Activity: Reproduce word for word the lines from the beginning of the entries to the line with "index tip: (196, 141)", both included, but none of the pictures.
- - - - - - -
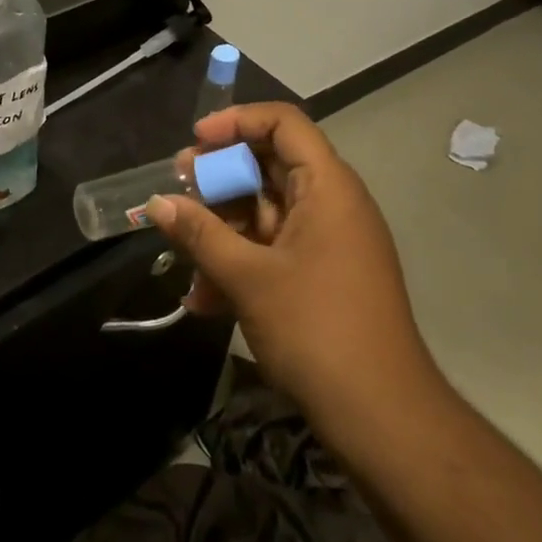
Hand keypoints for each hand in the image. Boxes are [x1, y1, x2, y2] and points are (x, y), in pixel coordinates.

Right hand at [149, 102, 441, 436]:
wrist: (383, 419)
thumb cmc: (317, 330)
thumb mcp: (248, 278)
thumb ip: (200, 234)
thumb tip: (158, 202)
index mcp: (327, 186)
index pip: (283, 123)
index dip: (237, 122)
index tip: (196, 141)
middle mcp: (332, 204)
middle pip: (270, 165)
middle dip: (219, 177)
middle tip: (178, 189)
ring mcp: (328, 242)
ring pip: (265, 211)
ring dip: (222, 227)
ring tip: (180, 248)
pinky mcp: (322, 276)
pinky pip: (273, 249)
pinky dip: (240, 261)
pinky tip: (203, 298)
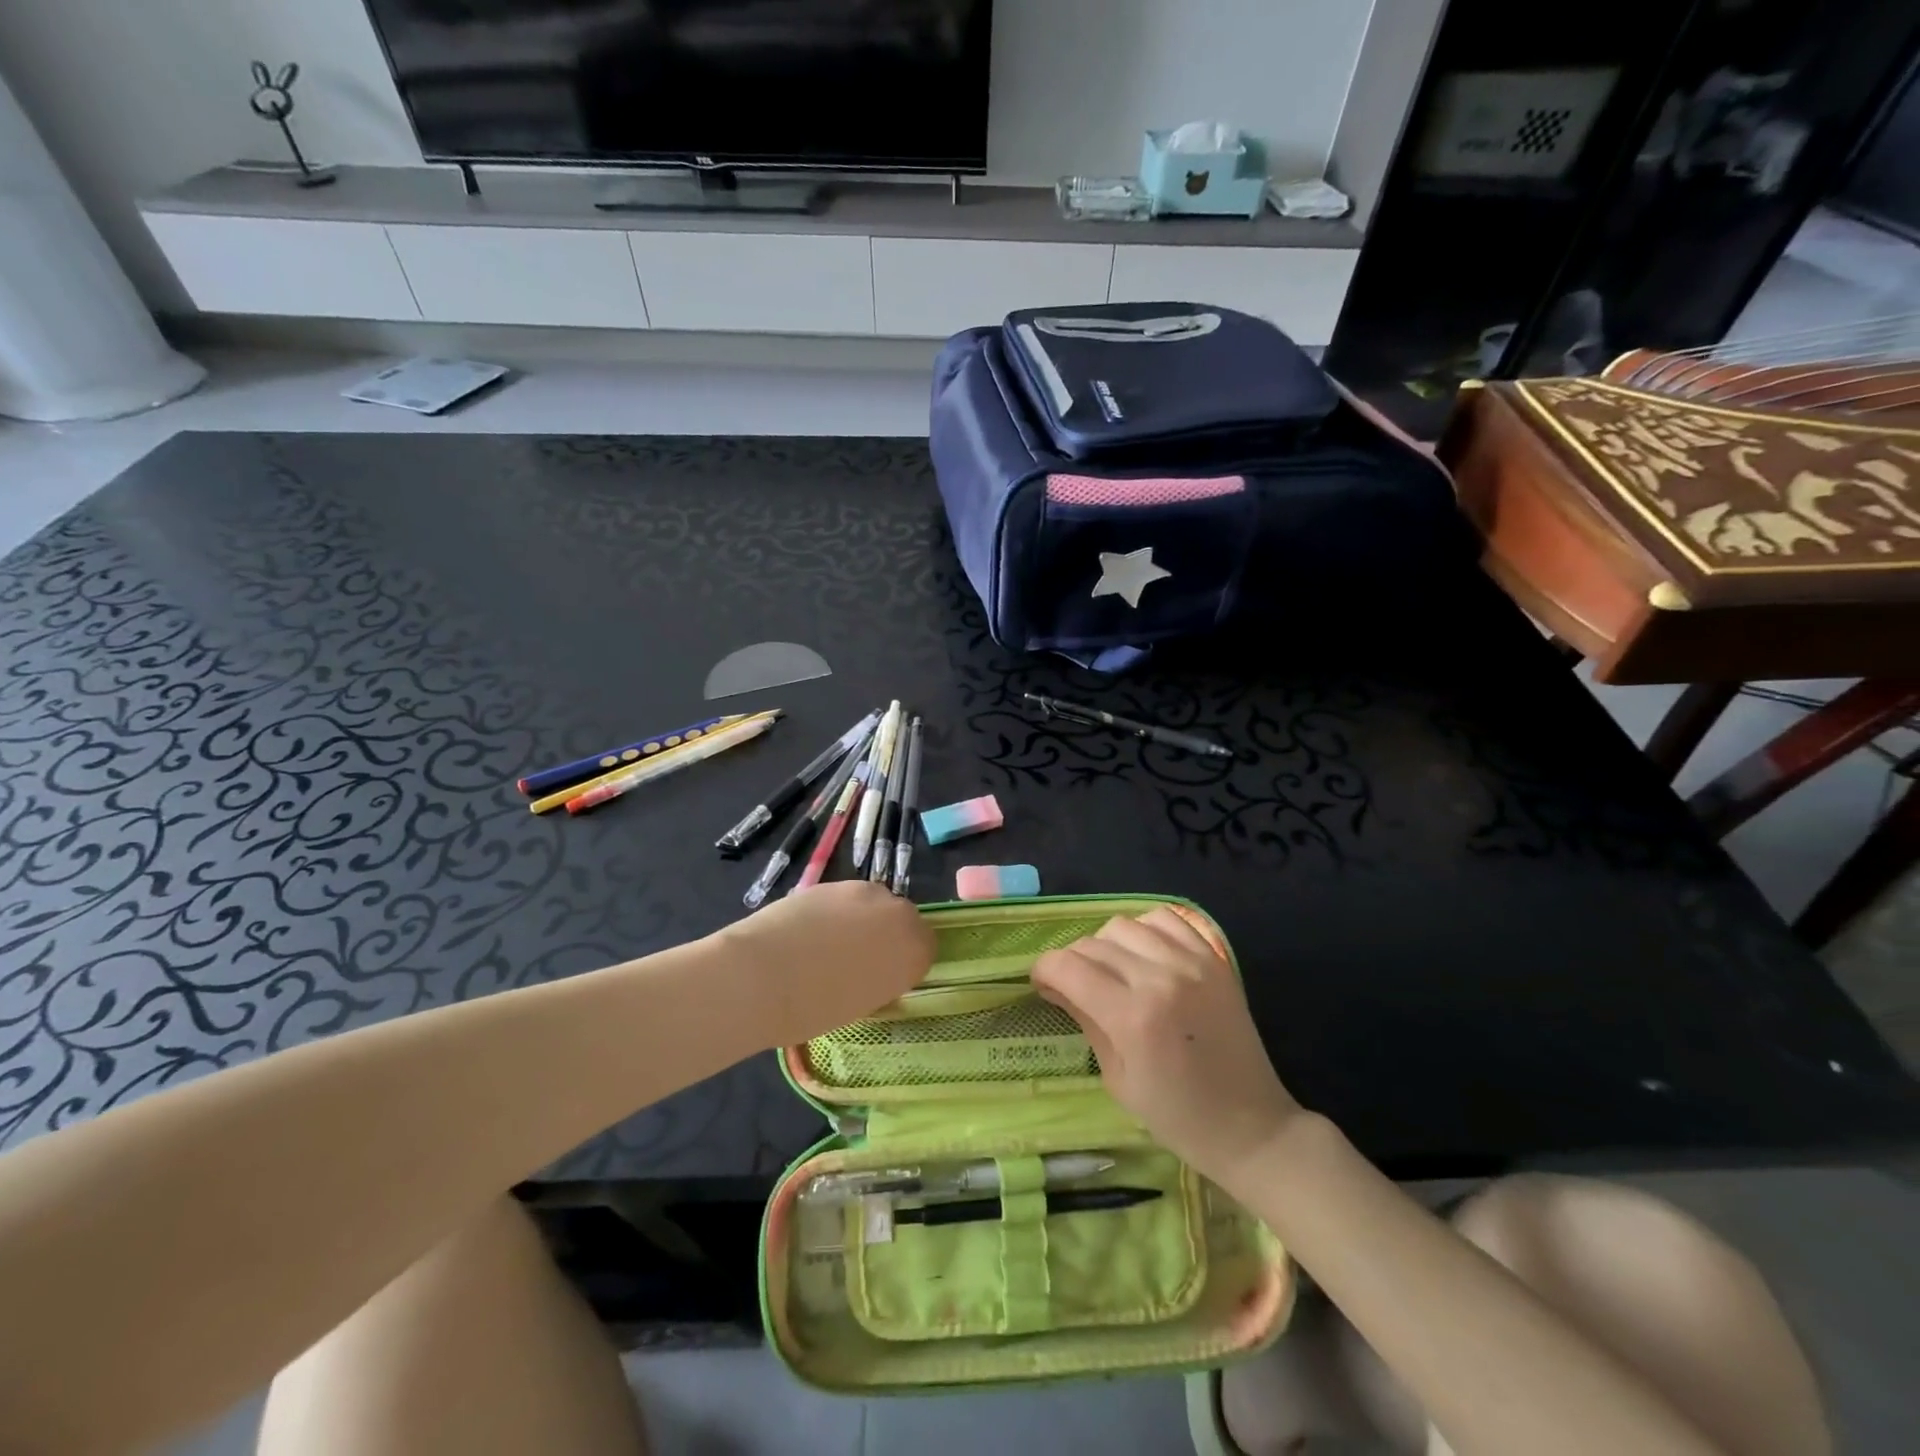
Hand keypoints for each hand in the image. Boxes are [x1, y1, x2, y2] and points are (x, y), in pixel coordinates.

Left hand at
- - - - - - -
Solution to the problem:
Hand keypoints for each hand in the image. Boxes are [x1, y1, x2, y2] and points are (x, y), in pixel coordinates.

Right hand at [149, 102, 441, 436]:
wrist: (383, 419)
thumb cmc: (317, 330)
thumb mcp: (248, 278)
thumb ip: (200, 234)
thumb tip: (158, 202)
index mcp: (327, 186)
index pip: (283, 123)
index dip: (237, 122)
index tip: (196, 141)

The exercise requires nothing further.